* About this task
Look below. Copy each line that has "Marosi" in it.

(Stored items)
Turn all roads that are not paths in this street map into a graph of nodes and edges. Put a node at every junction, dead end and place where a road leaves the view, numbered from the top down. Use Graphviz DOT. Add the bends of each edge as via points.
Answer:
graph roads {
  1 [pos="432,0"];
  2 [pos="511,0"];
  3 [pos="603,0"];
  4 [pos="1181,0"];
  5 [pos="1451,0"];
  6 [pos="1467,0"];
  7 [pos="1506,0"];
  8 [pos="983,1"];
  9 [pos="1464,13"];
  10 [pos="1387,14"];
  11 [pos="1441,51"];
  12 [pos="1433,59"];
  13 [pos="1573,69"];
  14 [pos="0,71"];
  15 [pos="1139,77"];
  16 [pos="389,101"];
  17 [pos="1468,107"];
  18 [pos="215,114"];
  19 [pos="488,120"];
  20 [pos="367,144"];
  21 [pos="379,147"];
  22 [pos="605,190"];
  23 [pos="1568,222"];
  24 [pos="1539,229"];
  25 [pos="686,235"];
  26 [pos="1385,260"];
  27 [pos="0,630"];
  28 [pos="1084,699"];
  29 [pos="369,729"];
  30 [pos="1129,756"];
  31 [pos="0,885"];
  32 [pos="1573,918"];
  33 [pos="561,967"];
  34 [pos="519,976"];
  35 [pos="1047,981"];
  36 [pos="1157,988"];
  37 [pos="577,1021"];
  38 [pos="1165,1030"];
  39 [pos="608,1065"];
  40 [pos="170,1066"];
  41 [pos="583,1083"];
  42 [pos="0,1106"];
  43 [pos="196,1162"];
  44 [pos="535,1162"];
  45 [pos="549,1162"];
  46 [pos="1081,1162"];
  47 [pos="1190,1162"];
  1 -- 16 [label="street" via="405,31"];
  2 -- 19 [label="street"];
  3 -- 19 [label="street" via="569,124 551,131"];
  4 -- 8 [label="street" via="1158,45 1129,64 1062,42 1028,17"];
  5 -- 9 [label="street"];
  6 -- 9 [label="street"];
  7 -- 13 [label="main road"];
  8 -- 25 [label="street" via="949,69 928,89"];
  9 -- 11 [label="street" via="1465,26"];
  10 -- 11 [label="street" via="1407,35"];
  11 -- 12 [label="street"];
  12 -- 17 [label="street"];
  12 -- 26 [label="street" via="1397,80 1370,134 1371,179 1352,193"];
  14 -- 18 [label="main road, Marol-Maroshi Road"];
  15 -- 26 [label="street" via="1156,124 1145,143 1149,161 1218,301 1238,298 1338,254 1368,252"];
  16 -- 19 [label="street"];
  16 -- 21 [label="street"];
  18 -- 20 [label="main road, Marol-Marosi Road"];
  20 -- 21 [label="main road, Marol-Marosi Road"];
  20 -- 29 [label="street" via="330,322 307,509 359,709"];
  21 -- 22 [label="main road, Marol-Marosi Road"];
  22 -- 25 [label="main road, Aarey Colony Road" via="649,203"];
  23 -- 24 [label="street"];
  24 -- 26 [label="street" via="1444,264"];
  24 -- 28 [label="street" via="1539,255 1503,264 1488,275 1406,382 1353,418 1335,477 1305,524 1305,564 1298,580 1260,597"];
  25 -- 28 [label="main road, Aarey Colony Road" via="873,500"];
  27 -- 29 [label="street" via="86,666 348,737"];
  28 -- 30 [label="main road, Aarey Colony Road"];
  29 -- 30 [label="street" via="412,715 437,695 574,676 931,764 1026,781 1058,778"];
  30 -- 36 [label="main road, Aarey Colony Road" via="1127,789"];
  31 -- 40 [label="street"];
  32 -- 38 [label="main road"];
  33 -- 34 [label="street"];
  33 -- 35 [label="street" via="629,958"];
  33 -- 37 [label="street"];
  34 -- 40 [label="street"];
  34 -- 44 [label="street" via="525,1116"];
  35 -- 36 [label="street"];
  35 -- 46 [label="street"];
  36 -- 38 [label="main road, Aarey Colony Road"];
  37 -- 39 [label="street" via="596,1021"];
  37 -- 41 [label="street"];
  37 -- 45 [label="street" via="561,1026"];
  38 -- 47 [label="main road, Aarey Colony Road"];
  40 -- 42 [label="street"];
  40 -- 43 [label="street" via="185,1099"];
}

* Response to the task
  18 -- 20 [label="main road, Marol-Marosi Road"];
  20 -- 21 [label="main road, Marol-Marosi Road"];
  21 -- 22 [label="main road, Marol-Marosi Road"];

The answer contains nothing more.